Repeatedly in Scripture, the Apostle Paul expresses a longing to be with various saints in the churches (see, for instance, 1 Cor. 16:7; Phil. 2:23–24; 1 Thess. 2:17). He earnestly prayed that God would permit him to be physically present with his friends (see Rom. 1:9–15), and he encouraged church members to cultivate affectionate relationships with one another (see, for instance, Rom. 16:16). As today’s verse demonstrates, Timothy was Paul’s particular friend, and Paul especially wanted to see him. In some of his last recorded words, Paul writes to Timothy, “Do your best to come to me soon” (2 Tim. 4:9) and then, just a few verses later, “Do your best to come before winter” (v. 21).
Life in ministry can sometimes leave us feeling friendless. You may be in a church with people who already seem to have plenty of friends—or with whom you have little in common. The role you fill as an elder’s wife might make people reluctant to befriend you—or eager to befriend you for the wrong reasons. Difficult circumstances within the church may have even cost you friends.

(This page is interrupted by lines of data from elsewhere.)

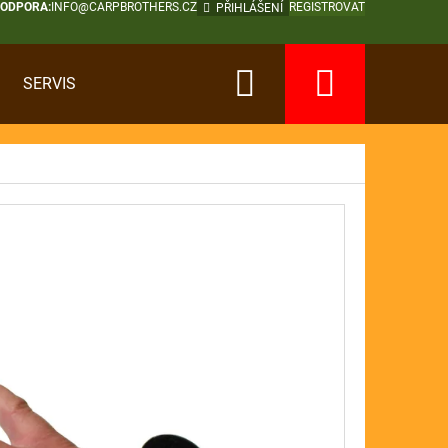
PODPORA:
INFO@CARPBROTHERS.CZ
REGISTROVAT
PŘIHLÁŠENÍ
Hledat
Nákup
SERVIS
košík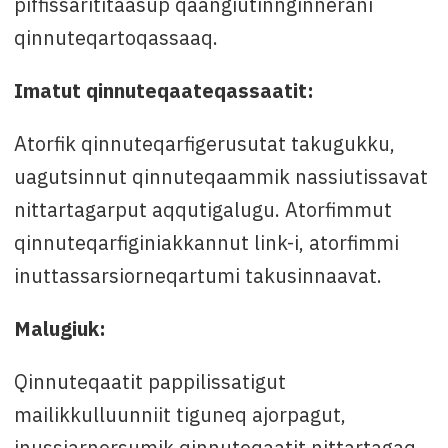
piffissarititaasup qaangiutinnginnerani
qinnuteqartoqassaaq.
Imatut qinnuteqaateqassaatit:
Atorfik qinnuteqarfigerusutat takugukku,
uagutsinnut qinnuteqaammik nassiutissavat
nittartagarput aqqutigalugu. Atorfimmut
qinnuteqarfiginiakkannut link-i, atorfimmi
inuttassarsiorneqartumi takusinnaavat.
Malugiuk:
Qinnuteqaatit pappilissatigut
mailikkulluunniit tiguneq ajorpagut,
inussiarnersumik qinnuteqaatit nittartagaq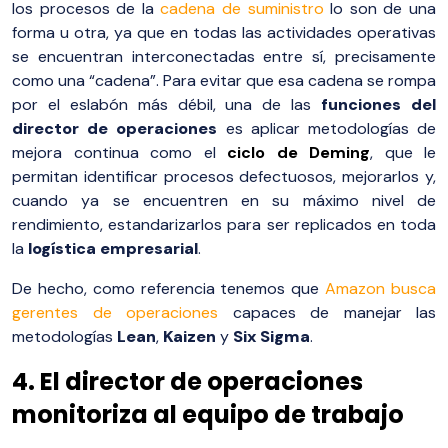
los procesos de la
cadena de suministro
lo son de una
forma u otra, ya que en todas las actividades operativas
se encuentran interconectadas entre sí, precisamente
como una “cadena”. Para evitar que esa cadena se rompa
por el eslabón más débil, una de las
funciones del
director de operaciones
es aplicar metodologías de
mejora continua como el
ciclo de Deming
, que le
permitan identificar procesos defectuosos, mejorarlos y,
cuando ya se encuentren en su máximo nivel de
rendimiento, estandarizarlos para ser replicados en toda
la
logística empresarial
.
De hecho, como referencia tenemos que
Amazon busca
gerentes de operaciones
capaces de manejar las
metodologías
Lean
,
Kaizen
y
Six Sigma
.
4. El director de operaciones
monitoriza al equipo de trabajo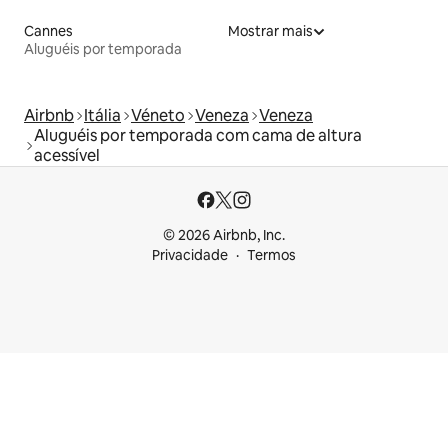
Cannes
Mostrar mais
Aluguéis por temporada
Airbnb
Itália
Véneto
Veneza
Veneza
Aluguéis por temporada com cama de altura
acessível
© 2026 Airbnb, Inc.
Privacidade
Termos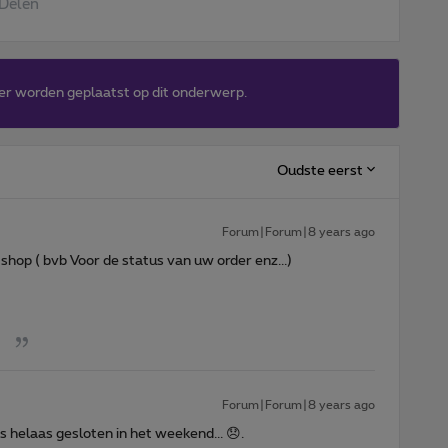
Delen
er worden geplaatst op dit onderwerp.
Oudste eerst
Forum|Forum|8 years ago
hop ( bvb Voor de status van uw order enz...)
Forum|Forum|8 years ago
 helaas gesloten in het weekend... 😞.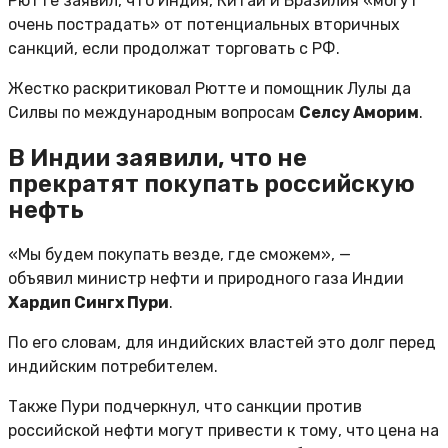
Рютте заявил, что Индия, Китай и Бразилия «могут
очень пострадать» от потенциальных вторичных
санкций, если продолжат торговать с РФ.
Жестко раскритиковал Рютте и помощник Лулы да
Силвы по международным вопросам
Селсу Аморим
.
В Индии заявили, что не
прекратят покупать российскую
нефть
«Мы будем покупать везде, где сможем», —
объявил министр нефти и природного газа Индии
Хардип Сингх Пури
.
По его словам, для индийских властей это долг перед
индийским потребителем.
Также Пури подчеркнул, что санкции против
российской нефти могут привести к тому, что цена на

In 2 Timothy 4, we read that Paul’s friends abandoned him when he needed them most: “At my first defense no one came to stand by me, but all deserted me” (v. 16). His response to this sad situation stands as an example and an encouragement to us. First, he writes, “May it not be charged against them!” (v. 16). Contrary to what we might expect, Paul covers the sins of his negligent friends with love. By the help of the Spirit, can we do the same for people who fail us? Second, Paul testifies to the hope of lonely Christians everywhere: “But the Lord stood by me and strengthened me” (v. 17). When you are alone, when you are longing for friends and finding none, the Lord is near. The One who was a friend to Abraham (see James 2:23) and to Paul will be your friend, too.
In your time as an elder’s wife, you will doubtless experience times of loneliness. You can take encouragement from the example of Paul that a desire for friends is a good desire. What’s more, as Paul did, you can humbly ask God to give you good friends while trusting him to be your dearest friend.
What aspects of being an elder’s wife make it difficult for you to form and sustain friendships? Are any of these obstacles things that you can intentionally work around? What opportunities do you have as an elder’s wife to befriend people whom you wouldn’t otherwise know?
Thank the Lord for good friends he has given you at various times in your life. Ask him to show you people in your church and community whom you could befriend. Ask him to draw near to you and comfort you in your loneliness.
Identify a woman who is in ministry and likely has little opportunity for friendship—perhaps someone who is on the foreign mission field or is laboring alongside her husband in a new church plant. Reach out to that woman in friendship. Ask her how you can pray for her, and commit to checking in with her periodically.